Saved data entries
__________________________________________________

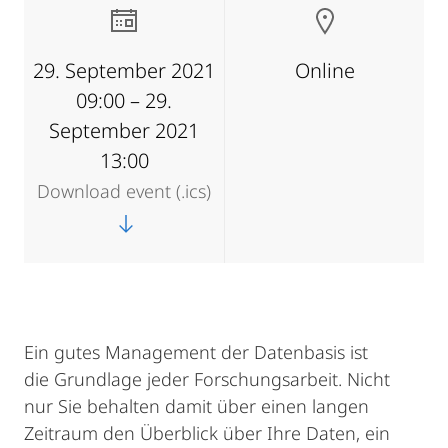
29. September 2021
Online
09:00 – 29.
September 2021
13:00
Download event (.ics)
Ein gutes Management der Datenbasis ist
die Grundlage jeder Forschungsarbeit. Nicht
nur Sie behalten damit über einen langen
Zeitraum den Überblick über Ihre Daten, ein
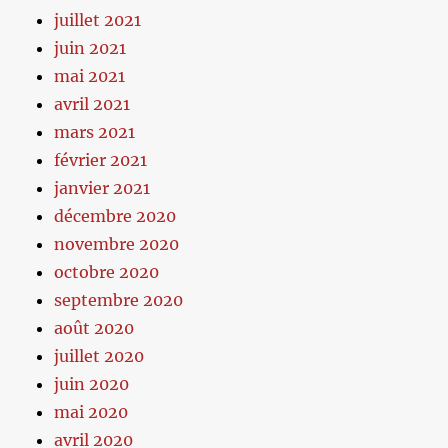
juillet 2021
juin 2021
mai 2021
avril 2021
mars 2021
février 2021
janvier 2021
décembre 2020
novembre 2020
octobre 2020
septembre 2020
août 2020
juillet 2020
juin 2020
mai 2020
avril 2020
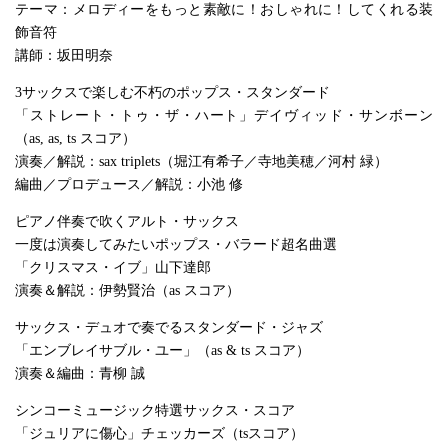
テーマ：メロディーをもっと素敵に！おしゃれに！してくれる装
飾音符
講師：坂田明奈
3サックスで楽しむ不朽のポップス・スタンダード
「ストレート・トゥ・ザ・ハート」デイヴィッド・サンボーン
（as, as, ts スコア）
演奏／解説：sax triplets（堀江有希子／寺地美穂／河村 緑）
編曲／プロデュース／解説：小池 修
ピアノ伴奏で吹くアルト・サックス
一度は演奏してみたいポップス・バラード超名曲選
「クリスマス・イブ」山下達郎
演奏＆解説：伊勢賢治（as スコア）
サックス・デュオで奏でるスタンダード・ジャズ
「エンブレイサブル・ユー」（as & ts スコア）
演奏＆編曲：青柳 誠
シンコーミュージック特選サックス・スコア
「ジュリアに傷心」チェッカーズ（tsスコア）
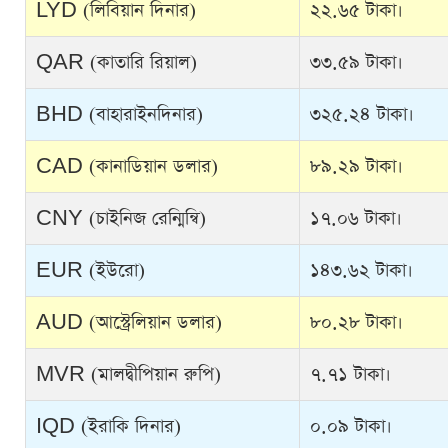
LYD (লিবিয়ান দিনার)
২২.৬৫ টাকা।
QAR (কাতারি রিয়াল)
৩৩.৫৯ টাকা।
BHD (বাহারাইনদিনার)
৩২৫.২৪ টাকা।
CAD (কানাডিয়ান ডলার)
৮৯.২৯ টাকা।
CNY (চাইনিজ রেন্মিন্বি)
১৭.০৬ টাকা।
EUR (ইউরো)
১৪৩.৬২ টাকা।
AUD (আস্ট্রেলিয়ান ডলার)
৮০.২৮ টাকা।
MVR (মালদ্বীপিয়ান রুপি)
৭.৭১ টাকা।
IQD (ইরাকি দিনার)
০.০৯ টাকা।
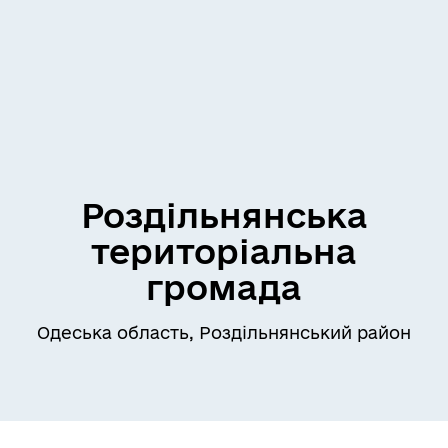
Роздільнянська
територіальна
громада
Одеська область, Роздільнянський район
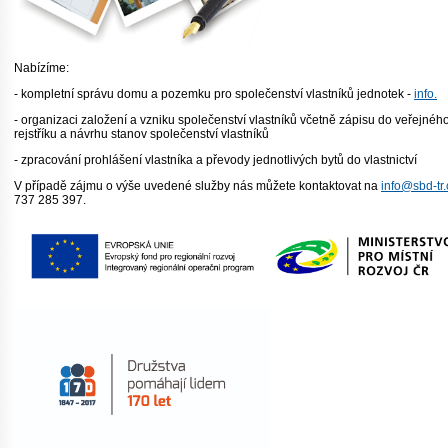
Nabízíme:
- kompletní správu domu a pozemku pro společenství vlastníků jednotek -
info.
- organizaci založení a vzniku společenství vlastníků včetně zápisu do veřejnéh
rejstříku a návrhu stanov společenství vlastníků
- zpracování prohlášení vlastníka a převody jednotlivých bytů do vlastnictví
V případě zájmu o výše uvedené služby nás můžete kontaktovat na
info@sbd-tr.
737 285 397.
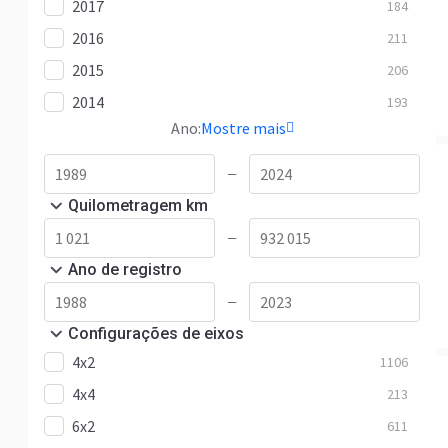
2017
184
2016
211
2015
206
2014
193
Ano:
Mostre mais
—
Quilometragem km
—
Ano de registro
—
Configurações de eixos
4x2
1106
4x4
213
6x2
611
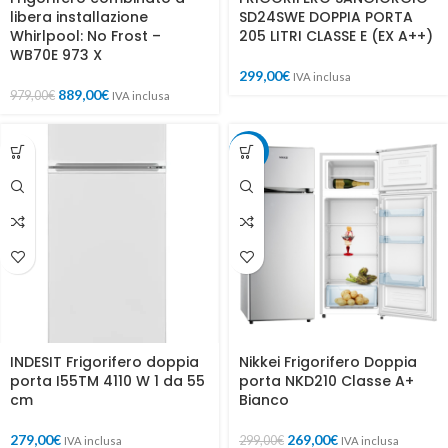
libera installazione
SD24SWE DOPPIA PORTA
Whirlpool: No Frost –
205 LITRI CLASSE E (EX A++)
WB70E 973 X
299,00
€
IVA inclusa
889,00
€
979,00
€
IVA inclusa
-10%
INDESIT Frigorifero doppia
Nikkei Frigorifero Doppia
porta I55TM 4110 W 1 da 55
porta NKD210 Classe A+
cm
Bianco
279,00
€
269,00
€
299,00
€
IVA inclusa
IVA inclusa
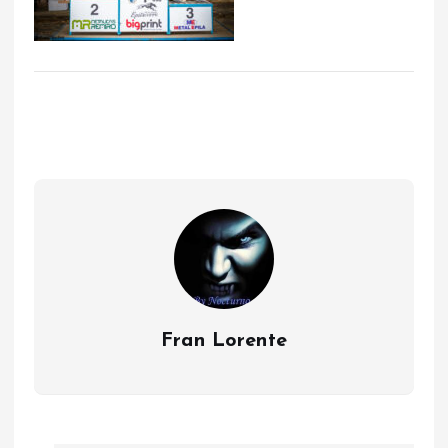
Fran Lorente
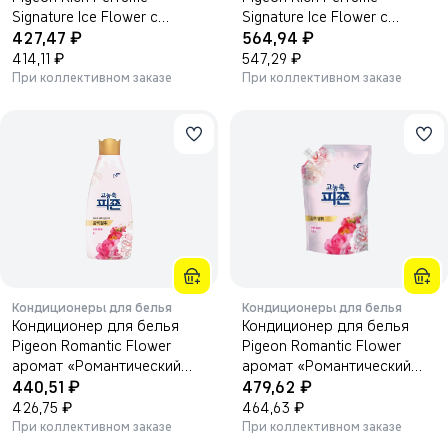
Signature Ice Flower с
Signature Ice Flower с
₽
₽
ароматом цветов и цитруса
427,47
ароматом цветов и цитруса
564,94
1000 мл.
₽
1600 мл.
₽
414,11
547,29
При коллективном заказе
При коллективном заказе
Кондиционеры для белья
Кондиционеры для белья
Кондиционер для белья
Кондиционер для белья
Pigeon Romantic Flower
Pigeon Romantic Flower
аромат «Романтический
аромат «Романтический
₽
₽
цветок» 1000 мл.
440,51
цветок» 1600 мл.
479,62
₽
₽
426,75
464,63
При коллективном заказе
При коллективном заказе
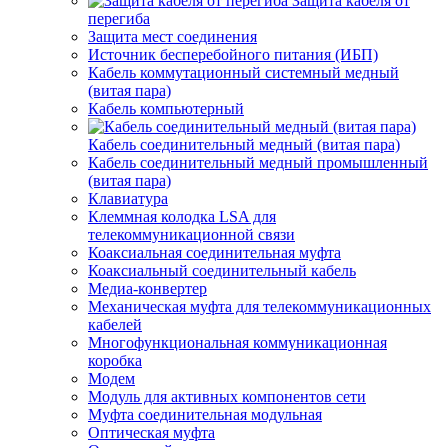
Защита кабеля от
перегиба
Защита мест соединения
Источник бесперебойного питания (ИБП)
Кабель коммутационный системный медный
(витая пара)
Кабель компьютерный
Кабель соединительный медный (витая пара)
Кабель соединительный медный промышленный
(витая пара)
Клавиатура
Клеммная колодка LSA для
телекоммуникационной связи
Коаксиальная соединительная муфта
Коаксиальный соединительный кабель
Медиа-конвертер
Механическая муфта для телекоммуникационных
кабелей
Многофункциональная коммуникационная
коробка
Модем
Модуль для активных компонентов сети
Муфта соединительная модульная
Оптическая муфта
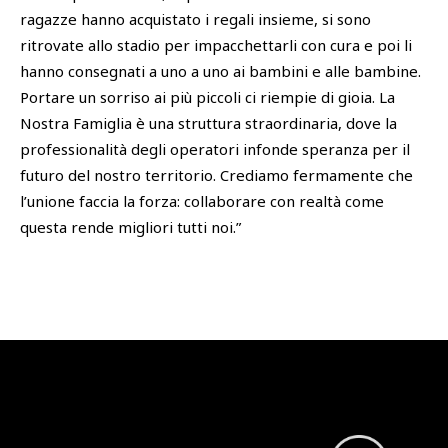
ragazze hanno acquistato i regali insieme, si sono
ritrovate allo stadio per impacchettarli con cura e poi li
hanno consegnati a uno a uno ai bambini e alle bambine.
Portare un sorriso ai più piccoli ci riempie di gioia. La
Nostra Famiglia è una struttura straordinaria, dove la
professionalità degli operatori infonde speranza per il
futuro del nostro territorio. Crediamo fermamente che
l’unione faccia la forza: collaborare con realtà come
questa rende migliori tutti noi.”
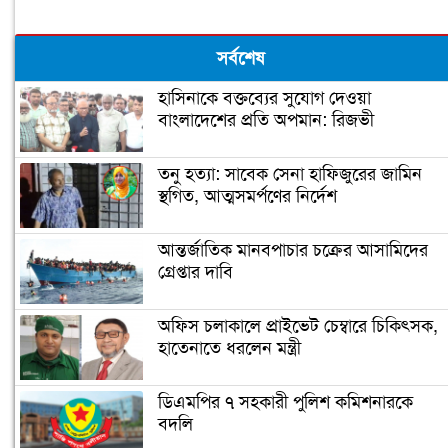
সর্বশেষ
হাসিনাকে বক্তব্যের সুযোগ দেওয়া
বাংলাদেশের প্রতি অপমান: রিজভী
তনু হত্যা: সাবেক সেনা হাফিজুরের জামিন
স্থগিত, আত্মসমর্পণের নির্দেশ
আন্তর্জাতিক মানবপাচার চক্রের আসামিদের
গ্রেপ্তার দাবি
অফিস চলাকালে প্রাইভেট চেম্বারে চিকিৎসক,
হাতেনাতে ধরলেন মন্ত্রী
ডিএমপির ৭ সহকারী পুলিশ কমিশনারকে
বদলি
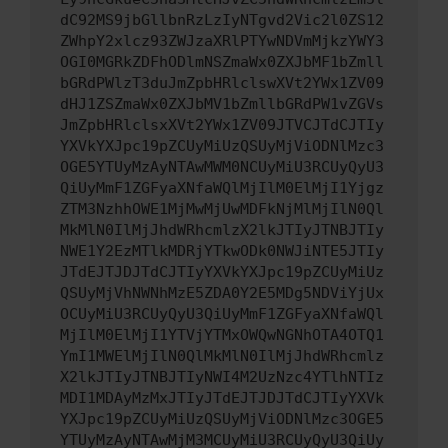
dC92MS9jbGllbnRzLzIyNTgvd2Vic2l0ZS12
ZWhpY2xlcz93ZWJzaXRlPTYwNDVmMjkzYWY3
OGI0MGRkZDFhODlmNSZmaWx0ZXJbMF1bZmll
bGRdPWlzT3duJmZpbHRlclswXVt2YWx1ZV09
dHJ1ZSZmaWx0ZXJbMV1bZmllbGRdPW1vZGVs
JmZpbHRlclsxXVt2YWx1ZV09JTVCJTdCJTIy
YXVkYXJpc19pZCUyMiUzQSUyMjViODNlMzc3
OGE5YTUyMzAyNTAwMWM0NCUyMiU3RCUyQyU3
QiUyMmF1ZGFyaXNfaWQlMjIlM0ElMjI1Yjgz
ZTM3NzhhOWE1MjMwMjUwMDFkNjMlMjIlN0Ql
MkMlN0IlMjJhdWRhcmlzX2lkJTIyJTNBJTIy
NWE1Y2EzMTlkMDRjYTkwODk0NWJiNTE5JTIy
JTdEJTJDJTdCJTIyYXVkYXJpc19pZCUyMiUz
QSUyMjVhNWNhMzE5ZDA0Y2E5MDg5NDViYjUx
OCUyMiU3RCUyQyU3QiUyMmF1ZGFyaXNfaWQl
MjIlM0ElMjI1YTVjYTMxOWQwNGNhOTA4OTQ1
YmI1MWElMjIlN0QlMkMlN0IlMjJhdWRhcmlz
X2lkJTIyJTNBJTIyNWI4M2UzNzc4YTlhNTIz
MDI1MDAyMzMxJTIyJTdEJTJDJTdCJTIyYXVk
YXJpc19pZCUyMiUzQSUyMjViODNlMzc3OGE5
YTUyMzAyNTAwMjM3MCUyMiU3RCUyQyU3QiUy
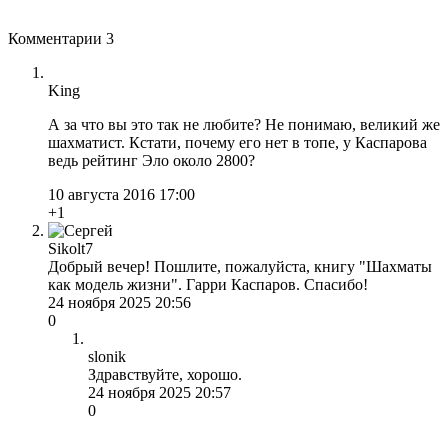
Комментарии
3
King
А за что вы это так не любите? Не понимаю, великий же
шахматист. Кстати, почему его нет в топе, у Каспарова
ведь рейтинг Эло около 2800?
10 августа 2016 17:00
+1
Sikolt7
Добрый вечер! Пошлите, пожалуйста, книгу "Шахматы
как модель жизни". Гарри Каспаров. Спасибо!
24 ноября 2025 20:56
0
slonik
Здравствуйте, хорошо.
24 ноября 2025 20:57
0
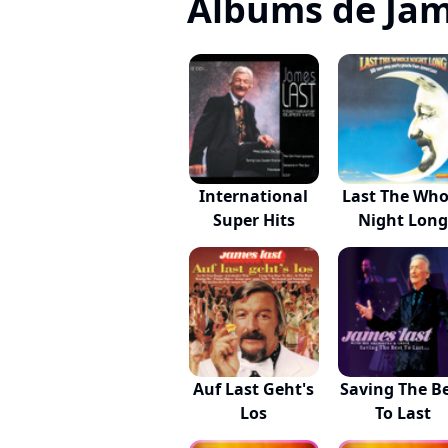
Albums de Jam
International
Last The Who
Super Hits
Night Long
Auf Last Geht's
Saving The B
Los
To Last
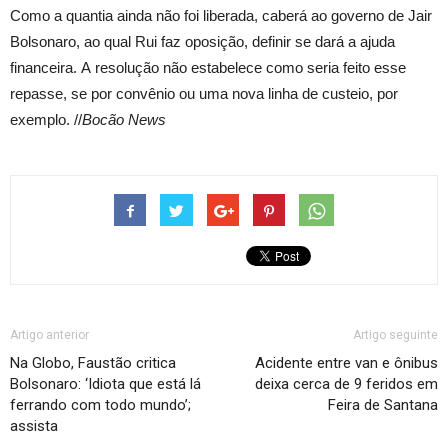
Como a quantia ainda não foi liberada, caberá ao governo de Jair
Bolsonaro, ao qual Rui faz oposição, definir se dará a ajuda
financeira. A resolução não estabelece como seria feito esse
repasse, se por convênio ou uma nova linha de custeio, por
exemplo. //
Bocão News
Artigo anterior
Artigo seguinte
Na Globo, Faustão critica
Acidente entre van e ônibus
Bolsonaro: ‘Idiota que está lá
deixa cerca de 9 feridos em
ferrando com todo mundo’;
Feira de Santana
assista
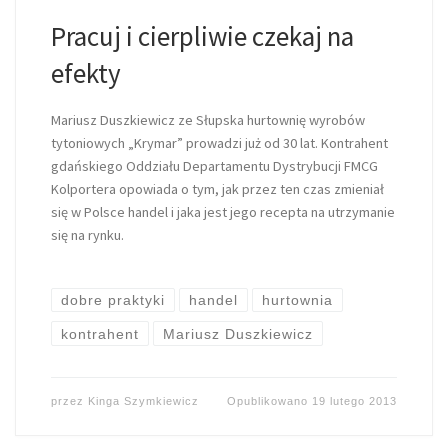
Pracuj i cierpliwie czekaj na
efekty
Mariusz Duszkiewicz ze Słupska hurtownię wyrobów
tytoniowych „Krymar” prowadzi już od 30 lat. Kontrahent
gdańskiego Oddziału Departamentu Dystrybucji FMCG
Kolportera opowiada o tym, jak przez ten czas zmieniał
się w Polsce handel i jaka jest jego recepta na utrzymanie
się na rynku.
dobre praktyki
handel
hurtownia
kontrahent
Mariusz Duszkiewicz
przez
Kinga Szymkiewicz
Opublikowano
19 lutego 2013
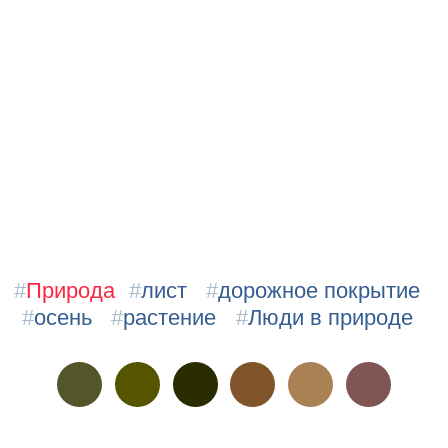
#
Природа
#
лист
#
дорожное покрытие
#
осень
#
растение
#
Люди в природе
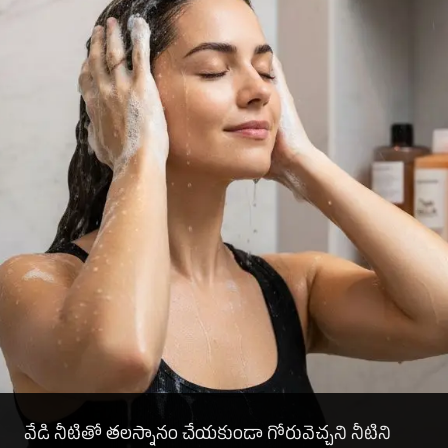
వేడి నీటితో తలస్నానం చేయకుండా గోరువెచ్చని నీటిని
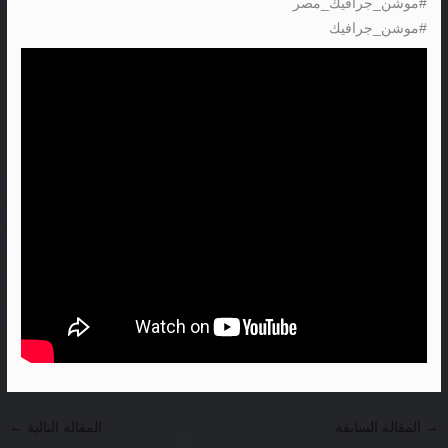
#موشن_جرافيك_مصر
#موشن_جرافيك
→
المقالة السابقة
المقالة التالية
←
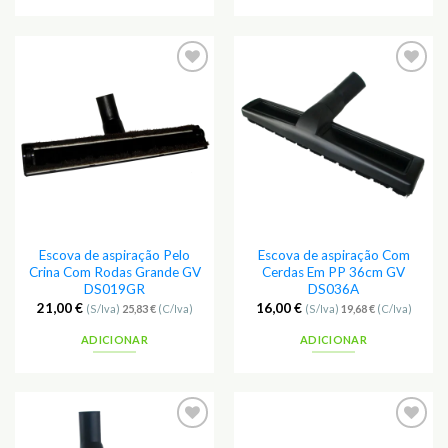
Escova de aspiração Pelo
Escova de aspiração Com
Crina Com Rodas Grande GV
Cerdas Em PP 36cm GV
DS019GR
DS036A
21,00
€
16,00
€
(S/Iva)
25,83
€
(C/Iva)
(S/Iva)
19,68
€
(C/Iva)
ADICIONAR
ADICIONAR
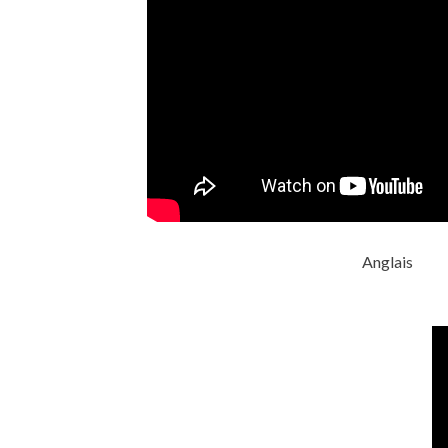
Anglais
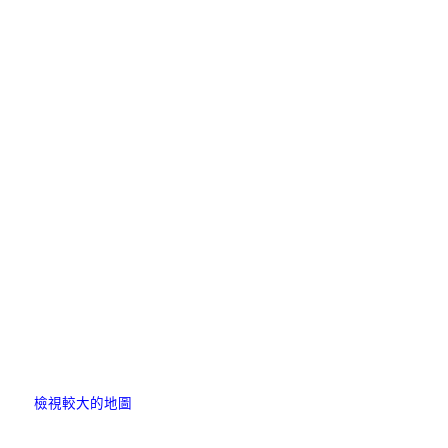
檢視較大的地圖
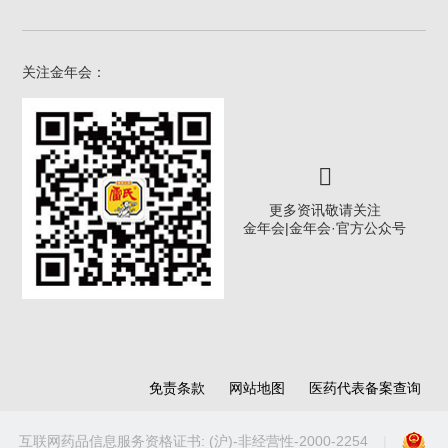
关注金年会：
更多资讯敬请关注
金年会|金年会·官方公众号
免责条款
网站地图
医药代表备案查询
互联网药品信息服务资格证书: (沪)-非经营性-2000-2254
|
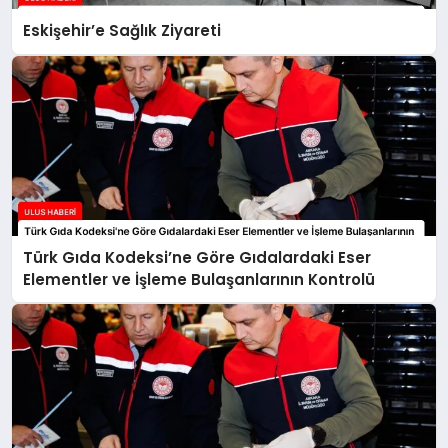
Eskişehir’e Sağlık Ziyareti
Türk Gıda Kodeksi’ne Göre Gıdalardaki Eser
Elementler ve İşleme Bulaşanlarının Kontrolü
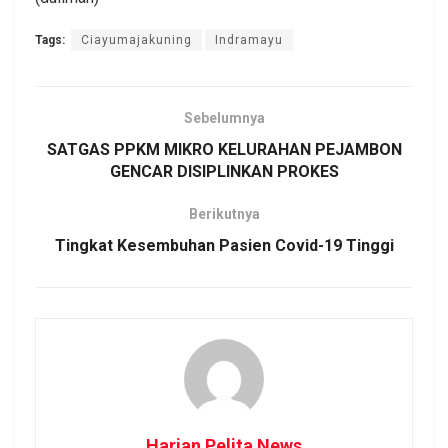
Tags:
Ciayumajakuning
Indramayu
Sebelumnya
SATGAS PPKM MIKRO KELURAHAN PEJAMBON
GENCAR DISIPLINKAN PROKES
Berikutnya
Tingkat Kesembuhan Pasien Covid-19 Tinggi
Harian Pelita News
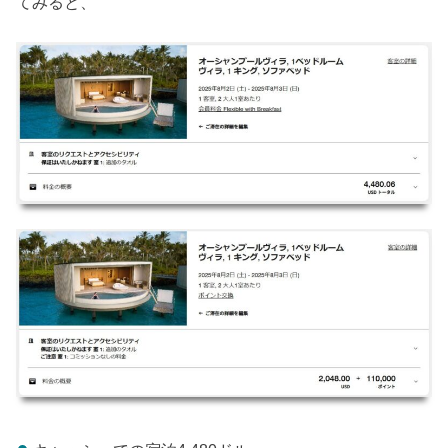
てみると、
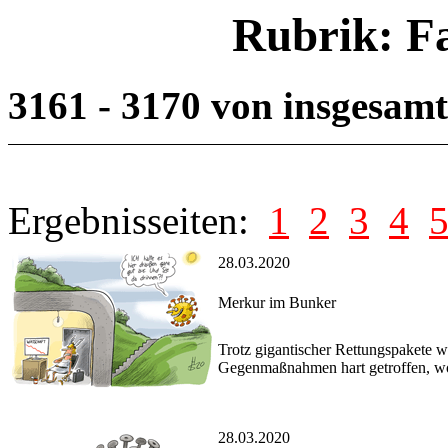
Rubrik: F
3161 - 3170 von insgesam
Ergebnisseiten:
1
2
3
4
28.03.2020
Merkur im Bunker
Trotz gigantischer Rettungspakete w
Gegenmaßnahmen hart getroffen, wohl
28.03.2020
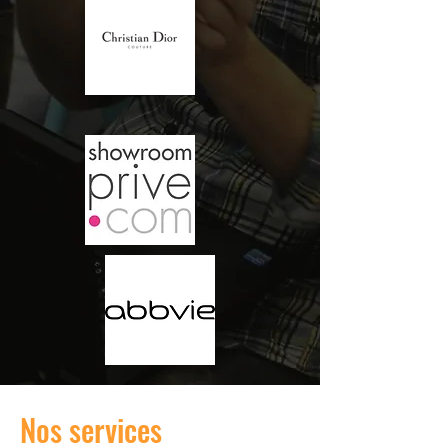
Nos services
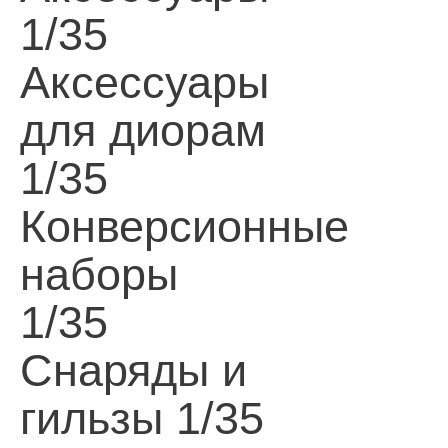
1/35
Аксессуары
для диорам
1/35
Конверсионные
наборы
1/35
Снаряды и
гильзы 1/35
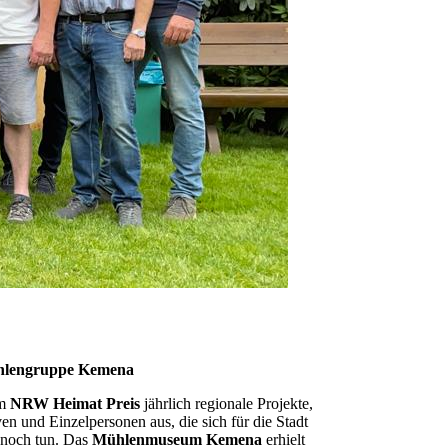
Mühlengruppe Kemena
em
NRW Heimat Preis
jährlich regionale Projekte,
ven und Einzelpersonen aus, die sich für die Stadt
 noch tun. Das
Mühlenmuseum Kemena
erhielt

__________________________________________________

TO DO: If a line contains the word "ноября", it counts; say how many such lines the records hold, and give only that number.

RESPONSE TO THE TASK: 2